===== INPUT DATA

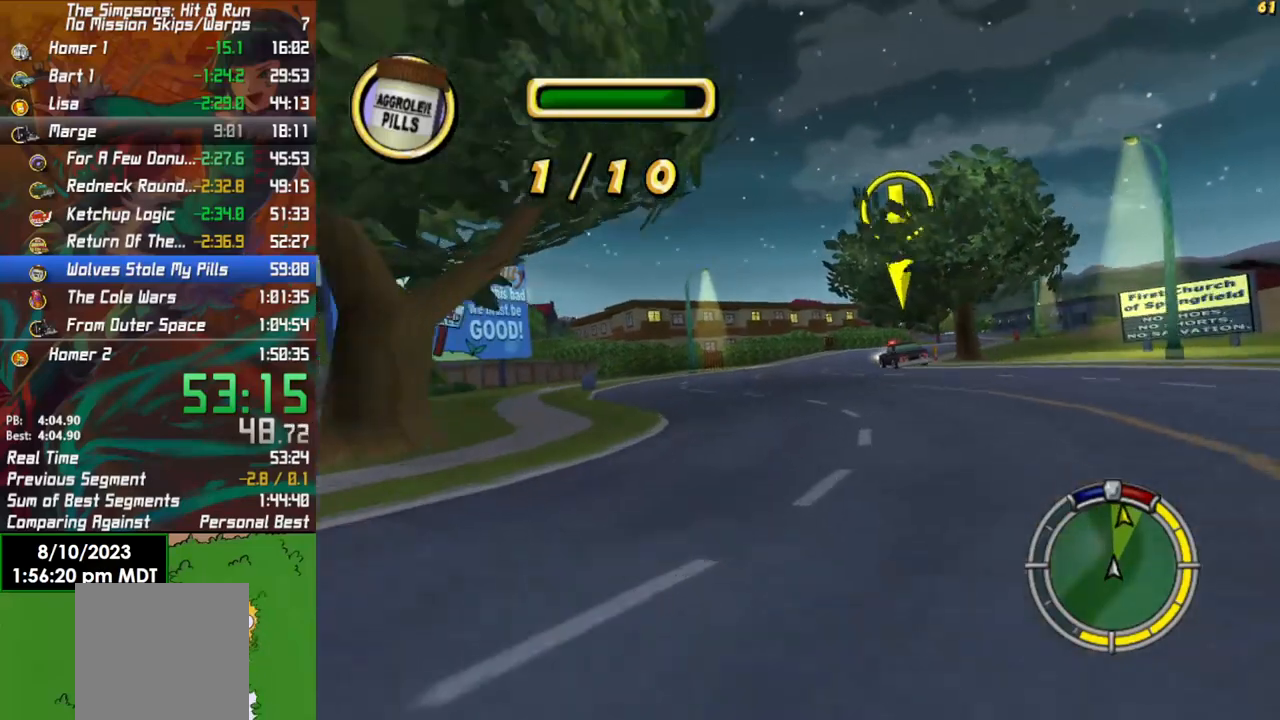
{"dt_ms": 500, "buttons": ["R2"], "left_stick": "right", "right_stick": "center", "events": [[50, "left_stick", "left"], [167, "left_stick", "center"], [400, "left_stick", "right"]]}
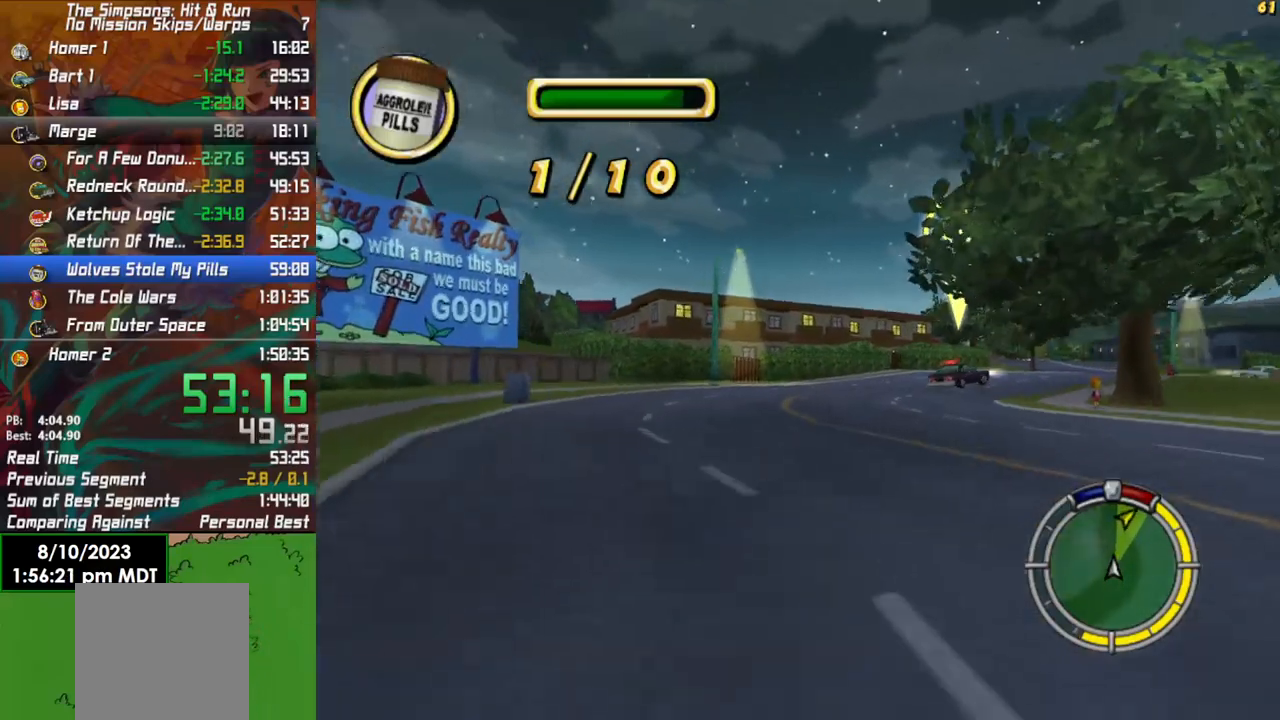
{"dt_ms": 500, "buttons": [], "left_stick": "right", "right_stick": "center", "events": [[233, "left_stick", "center"], [383, "R2", "up"], [383, "left_stick", "right"]]}
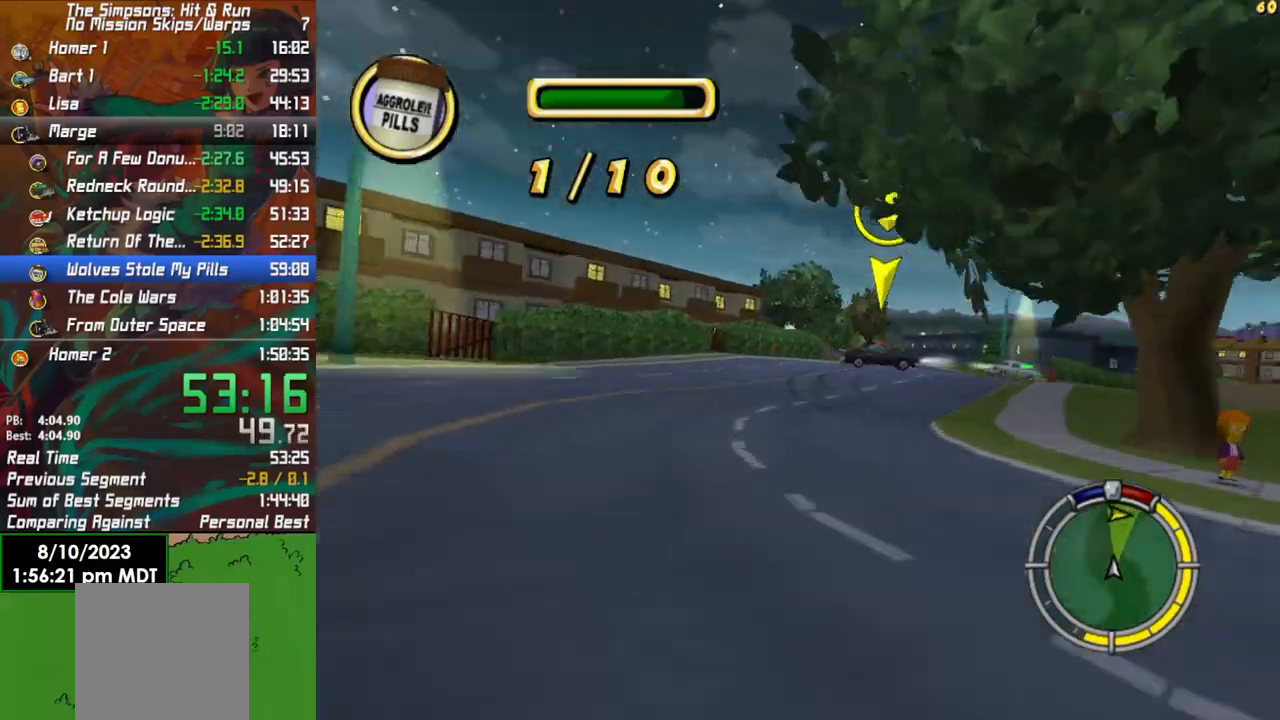
{"dt_ms": 500, "buttons": ["R2"], "left_stick": "center", "right_stick": "center", "events": [[217, "left_stick", "center"], [233, "R2", "down"]]}
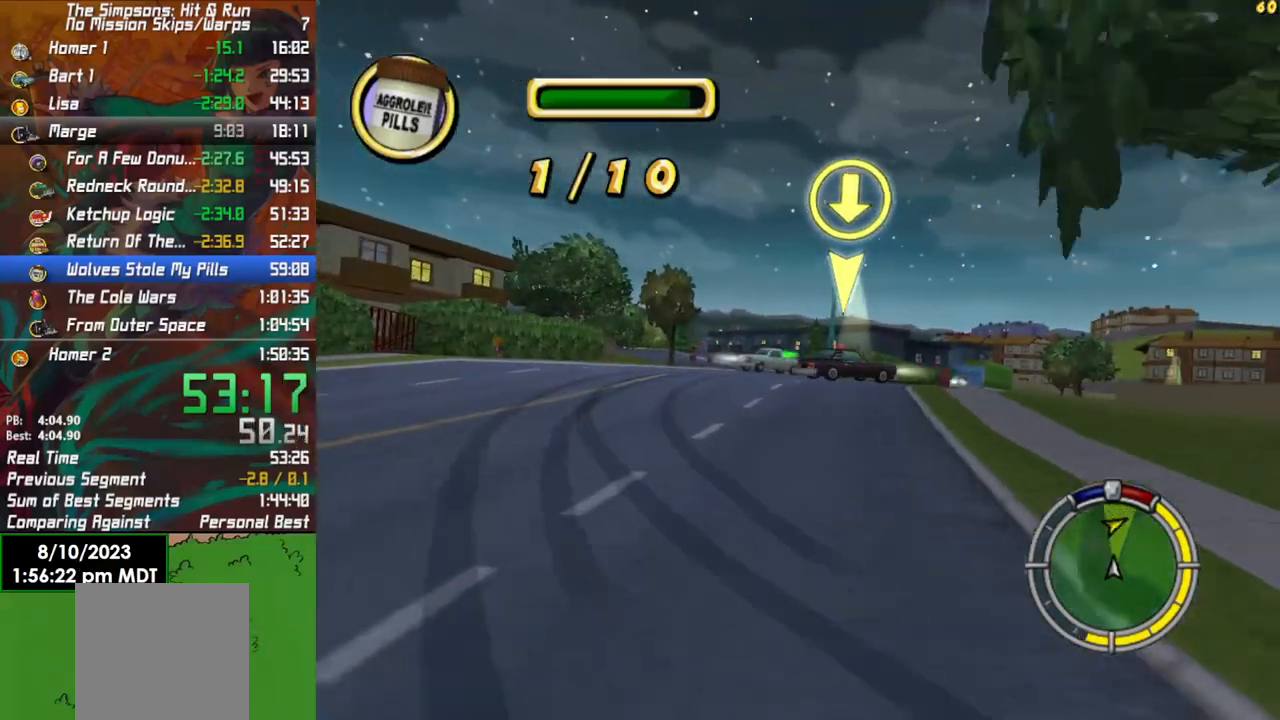
{"dt_ms": 500, "buttons": [], "left_stick": "right", "right_stick": "center", "events": [[150, "left_stick", "right"], [250, "R2", "up"]]}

==========

AIM OF THE EXERCISE = Omit every picture while printing the data word for word.

REPLY TO THE TASK =
{"dt_ms": 500, "buttons": ["R2"], "left_stick": "right", "right_stick": "center", "events": [[50, "left_stick", "left"], [167, "left_stick", "center"], [400, "left_stick", "right"]]}
{"dt_ms": 500, "buttons": [], "left_stick": "right", "right_stick": "center", "events": [[233, "left_stick", "center"], [383, "R2", "up"], [383, "left_stick", "right"]]}
{"dt_ms": 500, "buttons": ["R2"], "left_stick": "center", "right_stick": "center", "events": [[217, "left_stick", "center"], [233, "R2", "down"]]}
{"dt_ms": 500, "buttons": [], "left_stick": "right", "right_stick": "center", "events": [[150, "left_stick", "right"], [250, "R2", "up"]]}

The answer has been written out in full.